If you're a #Linux person and using the command "ps" with options like "aux" instead of e.g. "-e" (i.e. options without leading "-"), you likely learned the #Unix #commandline on #BSD or maybe SunOS 🧔. (Or by someone who grew up with them. 🙂)

In other news: #TIL that (in either variant) the option "j" (e.g. as "ps ajx" or "ps -ej") also shows the PPID (parent PID, only with BSD style options), PGID (process group ID) und SID (session ID).

#cli #commandlinemagic #ps #shellscripting

@xtaran `ps` is probably one of the wonkiest commands I use daily. Throughout all these years I have accrued options and I have settled for `ps faux`. I'm not really sure if I learned the options from someone else or if the dash-less options appear first on the manpage so I settled for those. And for the life of me, I don't know the variants it's compatible with or which one I'm using :)
@xtaran surely -ef is posix and auxw is a gnu-ism (reverse of what you said)?

@sej7278: According to the man page of ps:

To see every process on the system using standard syntax:
ps -e
ps -ef
ps -eF
ps -ely

To see every process on the system using BSD syntax:
ps ax
ps axu

@xtaran holy moly that's news to me, although I wonder if the manpage is wrong (not ubuntu is it?) as aux doesn't work on Solaris, hpux, tru64, macos etc I'm pretty sure

@sej7278: Debian Unstable in my case. ps(1) is in the procps package, i.e. not debian-specific.

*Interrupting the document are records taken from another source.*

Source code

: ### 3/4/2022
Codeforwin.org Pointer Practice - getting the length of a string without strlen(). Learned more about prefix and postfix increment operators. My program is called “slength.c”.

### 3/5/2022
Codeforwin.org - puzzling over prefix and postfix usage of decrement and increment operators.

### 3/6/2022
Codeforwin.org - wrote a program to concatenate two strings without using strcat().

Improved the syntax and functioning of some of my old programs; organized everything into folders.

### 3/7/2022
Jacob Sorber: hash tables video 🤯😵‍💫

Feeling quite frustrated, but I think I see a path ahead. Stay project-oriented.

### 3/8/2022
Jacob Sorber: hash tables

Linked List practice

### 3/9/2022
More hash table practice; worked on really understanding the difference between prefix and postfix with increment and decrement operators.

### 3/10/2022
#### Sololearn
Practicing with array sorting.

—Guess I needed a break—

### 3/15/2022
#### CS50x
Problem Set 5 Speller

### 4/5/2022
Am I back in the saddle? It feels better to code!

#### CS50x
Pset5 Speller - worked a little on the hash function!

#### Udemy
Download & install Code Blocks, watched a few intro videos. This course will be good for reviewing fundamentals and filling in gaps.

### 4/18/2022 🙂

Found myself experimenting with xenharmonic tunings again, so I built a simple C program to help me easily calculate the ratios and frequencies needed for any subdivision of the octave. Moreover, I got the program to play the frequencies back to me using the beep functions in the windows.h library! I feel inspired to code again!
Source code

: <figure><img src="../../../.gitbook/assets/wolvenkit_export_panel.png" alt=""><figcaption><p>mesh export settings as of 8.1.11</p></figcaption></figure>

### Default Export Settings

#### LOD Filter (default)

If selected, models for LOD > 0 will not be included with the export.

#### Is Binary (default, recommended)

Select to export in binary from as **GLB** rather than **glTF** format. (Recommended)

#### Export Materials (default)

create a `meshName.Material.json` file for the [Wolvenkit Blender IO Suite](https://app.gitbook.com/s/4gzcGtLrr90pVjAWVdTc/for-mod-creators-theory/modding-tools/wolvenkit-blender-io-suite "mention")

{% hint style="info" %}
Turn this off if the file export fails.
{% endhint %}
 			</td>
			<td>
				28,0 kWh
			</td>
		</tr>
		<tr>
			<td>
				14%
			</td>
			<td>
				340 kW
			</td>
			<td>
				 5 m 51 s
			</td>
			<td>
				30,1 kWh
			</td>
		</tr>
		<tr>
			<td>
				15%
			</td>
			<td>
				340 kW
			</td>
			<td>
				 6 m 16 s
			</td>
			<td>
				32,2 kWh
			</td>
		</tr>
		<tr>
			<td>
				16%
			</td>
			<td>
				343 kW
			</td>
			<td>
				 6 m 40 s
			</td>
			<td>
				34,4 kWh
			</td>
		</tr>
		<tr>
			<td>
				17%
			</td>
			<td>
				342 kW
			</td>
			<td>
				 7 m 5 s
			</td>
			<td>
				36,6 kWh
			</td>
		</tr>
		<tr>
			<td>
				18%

And ps(1posix) (Debian package manpages-posix) only describes the options starting with a single "-" ("ps -ef" etc.)

I vaguely remember that I used "ps aux" already on SunOS (which was my first contact with Unix) as well as on FreeBSD (which I administrated for a while between 2003-ish and roughly the 2010s.

SunOS was more BSD like while Solaris was more SysV-like, so maybe I should remove Solaris.

@xtaran @sej7278 could be because they are SYSVs, pre-Solaris SunOS was of BSD lineage

@mirabilos @sej7278: The longer the more I think so. I removed "Solaris" from the original text.

I mostly used SunOS and used Solaris only for a short time at the very end of my studies and always found it rather odd compared to SunOS, NetBSD and Linux back then.

@xtaran @mirabilos oh now you made me fire up some solaris VM's, they definitely don't like aux, but macos is fine with it now
@sej7278 @xtaran yeah, OSX userland is mostly BSD-ish. Can you fire up pre-Solaris SunOS?
@mirabilos @sej7278: That SunOS box (and later a Solaris box) was at one of my first sysadmin jobs during my studies. I quit there when I left the university in 2001 for my first real job. And all my later Sun boxes ran Debian GNU/Linux. 🤓
@xtaran
And here I am often thinking, am I the only one using ps -fAH?
@xtaran ah. I mostly use ps ax -O ppid when I need it.